What Kagan didn’t display was any hint of anxiety about the task ahead, said Dean of Students Ellen Cosgrove, who has known her since they worked together at the University of Chicago.

“I’ve never seen her nervous,” Cosgrove said. “I’ve seen her in really tough situations, and she is calm, she is confident. It’s an amazing quality to have.”

And on Saturday, Aug. 7, Kagan took the judicial oath from Roberts at the Court. After the typically grueling 89-day process leading up to her confirmation, Kagan might have been forgiven had she opted for a little time off before taking her life-tenured seat on the nation’s highest court.

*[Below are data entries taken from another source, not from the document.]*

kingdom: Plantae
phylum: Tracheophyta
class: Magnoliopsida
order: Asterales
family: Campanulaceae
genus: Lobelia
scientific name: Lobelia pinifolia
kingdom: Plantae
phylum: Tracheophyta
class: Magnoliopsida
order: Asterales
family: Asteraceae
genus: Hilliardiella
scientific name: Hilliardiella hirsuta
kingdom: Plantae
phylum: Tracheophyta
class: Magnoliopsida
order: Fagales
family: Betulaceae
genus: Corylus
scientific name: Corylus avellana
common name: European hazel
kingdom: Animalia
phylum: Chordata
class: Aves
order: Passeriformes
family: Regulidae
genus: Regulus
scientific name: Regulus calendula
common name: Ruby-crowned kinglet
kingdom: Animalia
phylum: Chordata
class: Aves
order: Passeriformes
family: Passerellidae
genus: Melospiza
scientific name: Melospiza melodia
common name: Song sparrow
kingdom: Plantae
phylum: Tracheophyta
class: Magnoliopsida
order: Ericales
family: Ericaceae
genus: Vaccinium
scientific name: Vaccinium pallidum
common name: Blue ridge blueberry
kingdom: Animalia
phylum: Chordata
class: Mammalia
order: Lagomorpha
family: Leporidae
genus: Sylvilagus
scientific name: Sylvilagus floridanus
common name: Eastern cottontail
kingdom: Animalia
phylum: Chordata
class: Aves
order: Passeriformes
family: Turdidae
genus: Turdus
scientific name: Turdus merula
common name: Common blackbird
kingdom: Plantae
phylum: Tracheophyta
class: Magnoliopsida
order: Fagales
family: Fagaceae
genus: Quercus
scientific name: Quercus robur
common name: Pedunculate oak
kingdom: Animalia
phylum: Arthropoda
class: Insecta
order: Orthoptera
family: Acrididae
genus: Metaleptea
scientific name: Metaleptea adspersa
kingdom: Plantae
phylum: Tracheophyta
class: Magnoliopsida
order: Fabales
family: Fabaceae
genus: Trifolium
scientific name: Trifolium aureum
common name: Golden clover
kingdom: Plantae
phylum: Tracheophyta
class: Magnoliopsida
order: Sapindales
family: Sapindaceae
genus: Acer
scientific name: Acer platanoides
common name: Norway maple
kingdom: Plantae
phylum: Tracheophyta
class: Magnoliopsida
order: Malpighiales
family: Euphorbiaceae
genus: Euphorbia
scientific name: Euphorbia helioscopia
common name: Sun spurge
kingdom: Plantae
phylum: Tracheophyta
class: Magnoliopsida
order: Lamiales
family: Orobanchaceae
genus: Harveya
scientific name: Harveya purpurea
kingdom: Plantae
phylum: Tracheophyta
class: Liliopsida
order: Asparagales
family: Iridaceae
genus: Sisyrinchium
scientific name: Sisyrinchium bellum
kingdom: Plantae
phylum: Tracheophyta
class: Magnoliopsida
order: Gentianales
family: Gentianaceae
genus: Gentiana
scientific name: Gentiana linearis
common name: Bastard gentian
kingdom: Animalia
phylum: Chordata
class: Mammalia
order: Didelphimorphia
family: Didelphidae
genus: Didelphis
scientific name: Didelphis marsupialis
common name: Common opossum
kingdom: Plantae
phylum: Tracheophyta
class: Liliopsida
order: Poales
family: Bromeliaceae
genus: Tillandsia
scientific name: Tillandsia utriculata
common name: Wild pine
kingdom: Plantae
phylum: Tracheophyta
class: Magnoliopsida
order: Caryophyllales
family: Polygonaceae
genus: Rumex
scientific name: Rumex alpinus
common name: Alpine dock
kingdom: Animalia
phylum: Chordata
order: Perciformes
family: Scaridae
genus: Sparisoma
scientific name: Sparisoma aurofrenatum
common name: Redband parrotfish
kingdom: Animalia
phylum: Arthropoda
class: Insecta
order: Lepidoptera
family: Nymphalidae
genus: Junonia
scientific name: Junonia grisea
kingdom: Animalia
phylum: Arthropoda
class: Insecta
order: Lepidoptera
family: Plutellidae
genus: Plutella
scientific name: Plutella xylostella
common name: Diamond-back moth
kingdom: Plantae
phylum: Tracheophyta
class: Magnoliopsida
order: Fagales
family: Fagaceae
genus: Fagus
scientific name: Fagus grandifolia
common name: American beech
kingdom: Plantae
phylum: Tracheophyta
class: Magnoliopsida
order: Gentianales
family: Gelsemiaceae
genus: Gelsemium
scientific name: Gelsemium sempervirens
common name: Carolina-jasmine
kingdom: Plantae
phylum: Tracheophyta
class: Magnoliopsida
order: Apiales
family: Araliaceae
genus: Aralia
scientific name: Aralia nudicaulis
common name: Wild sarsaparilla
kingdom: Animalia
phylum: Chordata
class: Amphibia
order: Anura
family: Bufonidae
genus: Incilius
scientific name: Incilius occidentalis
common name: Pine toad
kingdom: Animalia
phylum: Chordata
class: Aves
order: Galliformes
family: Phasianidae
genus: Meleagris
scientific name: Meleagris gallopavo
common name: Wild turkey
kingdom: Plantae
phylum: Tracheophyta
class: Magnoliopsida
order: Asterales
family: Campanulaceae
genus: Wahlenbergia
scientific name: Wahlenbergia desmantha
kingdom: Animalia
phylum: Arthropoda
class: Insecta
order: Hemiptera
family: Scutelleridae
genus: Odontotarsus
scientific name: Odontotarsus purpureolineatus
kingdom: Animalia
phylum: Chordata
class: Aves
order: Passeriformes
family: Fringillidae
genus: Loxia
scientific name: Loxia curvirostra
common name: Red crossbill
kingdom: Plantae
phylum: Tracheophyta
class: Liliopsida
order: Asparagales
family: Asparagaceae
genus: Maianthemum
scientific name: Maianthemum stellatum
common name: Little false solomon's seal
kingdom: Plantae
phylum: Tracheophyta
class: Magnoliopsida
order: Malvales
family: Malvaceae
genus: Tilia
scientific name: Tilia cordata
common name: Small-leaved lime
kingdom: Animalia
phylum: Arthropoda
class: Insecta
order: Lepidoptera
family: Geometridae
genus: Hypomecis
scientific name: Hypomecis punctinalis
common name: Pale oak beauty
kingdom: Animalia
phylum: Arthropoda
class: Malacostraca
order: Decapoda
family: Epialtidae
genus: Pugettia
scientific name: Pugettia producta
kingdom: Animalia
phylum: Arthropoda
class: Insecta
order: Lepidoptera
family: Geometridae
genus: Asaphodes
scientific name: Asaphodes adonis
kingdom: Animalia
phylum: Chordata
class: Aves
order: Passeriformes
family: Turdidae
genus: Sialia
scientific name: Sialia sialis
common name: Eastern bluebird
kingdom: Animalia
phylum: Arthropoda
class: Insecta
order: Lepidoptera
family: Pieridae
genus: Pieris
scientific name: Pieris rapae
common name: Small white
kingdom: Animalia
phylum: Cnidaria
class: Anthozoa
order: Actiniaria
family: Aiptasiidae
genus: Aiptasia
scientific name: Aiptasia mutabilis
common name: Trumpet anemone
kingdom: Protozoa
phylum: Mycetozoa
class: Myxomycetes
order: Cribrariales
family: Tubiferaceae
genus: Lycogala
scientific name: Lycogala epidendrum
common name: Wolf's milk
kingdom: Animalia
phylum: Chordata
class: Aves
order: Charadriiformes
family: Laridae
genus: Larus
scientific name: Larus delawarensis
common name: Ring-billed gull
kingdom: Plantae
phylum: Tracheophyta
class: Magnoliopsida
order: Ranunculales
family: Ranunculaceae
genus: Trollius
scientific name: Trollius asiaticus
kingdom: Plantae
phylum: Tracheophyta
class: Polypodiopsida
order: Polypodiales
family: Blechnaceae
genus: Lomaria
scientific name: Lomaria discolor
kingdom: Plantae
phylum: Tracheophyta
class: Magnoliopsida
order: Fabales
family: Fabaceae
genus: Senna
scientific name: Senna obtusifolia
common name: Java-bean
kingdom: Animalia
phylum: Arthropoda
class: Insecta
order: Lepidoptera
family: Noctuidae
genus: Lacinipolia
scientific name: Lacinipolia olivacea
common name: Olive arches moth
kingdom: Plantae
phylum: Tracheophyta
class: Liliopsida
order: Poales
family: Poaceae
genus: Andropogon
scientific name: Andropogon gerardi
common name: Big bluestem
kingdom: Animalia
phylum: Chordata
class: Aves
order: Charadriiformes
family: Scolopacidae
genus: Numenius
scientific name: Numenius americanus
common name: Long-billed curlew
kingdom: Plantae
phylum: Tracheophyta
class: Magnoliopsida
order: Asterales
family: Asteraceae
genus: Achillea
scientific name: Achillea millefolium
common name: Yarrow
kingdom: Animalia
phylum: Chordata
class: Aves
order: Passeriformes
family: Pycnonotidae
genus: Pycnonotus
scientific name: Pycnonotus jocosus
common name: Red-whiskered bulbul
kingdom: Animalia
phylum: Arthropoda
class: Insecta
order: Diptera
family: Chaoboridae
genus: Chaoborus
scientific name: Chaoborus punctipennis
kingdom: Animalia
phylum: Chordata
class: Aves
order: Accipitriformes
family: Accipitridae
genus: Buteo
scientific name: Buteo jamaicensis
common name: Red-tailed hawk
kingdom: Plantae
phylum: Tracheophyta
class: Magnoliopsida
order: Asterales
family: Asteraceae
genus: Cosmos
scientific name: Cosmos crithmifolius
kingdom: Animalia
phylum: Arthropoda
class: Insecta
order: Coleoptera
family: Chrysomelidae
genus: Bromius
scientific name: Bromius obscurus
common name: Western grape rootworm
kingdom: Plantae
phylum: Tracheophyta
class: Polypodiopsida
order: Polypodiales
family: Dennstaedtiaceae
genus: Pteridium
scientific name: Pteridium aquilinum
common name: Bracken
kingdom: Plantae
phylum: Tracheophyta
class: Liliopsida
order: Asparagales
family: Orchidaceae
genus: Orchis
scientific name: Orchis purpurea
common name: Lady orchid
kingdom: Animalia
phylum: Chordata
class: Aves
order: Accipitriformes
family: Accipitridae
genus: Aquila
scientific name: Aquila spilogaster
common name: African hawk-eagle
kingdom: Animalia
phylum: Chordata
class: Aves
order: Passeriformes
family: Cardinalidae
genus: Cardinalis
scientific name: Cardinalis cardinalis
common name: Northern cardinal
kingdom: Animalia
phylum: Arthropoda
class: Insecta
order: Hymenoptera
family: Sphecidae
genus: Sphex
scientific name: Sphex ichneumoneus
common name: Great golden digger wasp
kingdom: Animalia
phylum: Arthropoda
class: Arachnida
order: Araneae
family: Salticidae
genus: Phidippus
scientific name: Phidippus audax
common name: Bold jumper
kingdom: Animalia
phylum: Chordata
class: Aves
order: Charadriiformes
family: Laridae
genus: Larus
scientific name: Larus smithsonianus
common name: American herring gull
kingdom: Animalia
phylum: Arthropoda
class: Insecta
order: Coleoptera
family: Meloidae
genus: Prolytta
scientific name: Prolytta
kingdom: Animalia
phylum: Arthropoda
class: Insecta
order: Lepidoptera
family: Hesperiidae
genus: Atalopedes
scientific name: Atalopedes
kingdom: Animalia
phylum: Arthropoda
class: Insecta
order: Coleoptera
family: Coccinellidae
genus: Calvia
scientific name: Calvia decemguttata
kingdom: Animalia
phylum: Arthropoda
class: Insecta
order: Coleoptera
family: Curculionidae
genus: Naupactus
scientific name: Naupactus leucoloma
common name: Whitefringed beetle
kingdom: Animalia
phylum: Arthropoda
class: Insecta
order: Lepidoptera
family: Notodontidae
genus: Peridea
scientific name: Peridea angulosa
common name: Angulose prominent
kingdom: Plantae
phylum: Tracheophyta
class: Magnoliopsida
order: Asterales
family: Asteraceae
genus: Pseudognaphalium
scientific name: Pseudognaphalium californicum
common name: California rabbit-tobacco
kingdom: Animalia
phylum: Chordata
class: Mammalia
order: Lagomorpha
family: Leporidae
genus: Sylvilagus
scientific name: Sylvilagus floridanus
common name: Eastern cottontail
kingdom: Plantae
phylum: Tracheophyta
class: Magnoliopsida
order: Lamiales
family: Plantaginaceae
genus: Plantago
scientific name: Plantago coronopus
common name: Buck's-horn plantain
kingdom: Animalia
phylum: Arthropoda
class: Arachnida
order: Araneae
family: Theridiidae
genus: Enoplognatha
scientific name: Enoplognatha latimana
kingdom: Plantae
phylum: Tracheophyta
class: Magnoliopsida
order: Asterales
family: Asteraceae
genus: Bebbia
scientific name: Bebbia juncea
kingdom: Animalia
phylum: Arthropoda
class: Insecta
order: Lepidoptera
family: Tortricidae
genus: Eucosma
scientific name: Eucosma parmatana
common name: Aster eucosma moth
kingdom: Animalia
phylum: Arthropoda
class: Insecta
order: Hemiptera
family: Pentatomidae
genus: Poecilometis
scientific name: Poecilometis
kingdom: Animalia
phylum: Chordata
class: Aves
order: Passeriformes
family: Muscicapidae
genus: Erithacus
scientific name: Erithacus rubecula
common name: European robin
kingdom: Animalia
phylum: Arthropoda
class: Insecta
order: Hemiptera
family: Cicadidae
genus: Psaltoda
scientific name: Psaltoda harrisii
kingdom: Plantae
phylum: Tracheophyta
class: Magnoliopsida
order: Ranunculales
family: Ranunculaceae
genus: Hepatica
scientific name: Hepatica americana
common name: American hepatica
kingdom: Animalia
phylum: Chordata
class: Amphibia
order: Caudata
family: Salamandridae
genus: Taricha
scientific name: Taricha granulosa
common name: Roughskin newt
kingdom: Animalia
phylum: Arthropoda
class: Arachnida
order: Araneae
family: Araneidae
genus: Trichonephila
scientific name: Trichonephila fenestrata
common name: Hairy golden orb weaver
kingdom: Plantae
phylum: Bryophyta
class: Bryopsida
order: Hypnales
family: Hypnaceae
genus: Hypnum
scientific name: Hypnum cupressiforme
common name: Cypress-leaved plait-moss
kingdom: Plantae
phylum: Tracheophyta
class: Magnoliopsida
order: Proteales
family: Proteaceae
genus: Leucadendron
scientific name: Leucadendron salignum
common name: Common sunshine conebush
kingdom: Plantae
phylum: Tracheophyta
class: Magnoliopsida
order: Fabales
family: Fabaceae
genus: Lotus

But by Sunday, her first full day as a justice, Kagan was already scheduled to start computer training at the Court.

“That’s Elena,” said Steiker. “She is going to work very hard.”

For Cosgrove, who had witnessed each public step in the confirmation process, the import of the moment didn’t sink in until the October investiture ceremony.

“There was nothing like watching her take her seat with the other eight justices and seeing the complete Court with Elena as its newest member,” Cosgrove said. “That was the moment of real goose bumps.”

After the ceremony, Kagan—minus her judicial robe—joined Chief Justice Roberts for the traditional walk down the Court’s 44 front steps, a scene captured by a dozen television cameras arrayed across the plaza. They posed together for pictures at the bottom before Roberts withdrew and left Kagan standing alone.

“Ready for Monday?” one journalist yelled out.

“All set,” Kagan replied before walking away.

Sure enough, when the first oral argument of the new term and her tenure began three days later, barely 10 minutes passed before Kagan jumped in with her first question.

That question and the half dozen or so that followed in the course of the one-hour oral argument in a low-profile bankruptcy law case were polite but firm, a tone familiar to any former student who once sat in her administrative law class in Langdell Hall.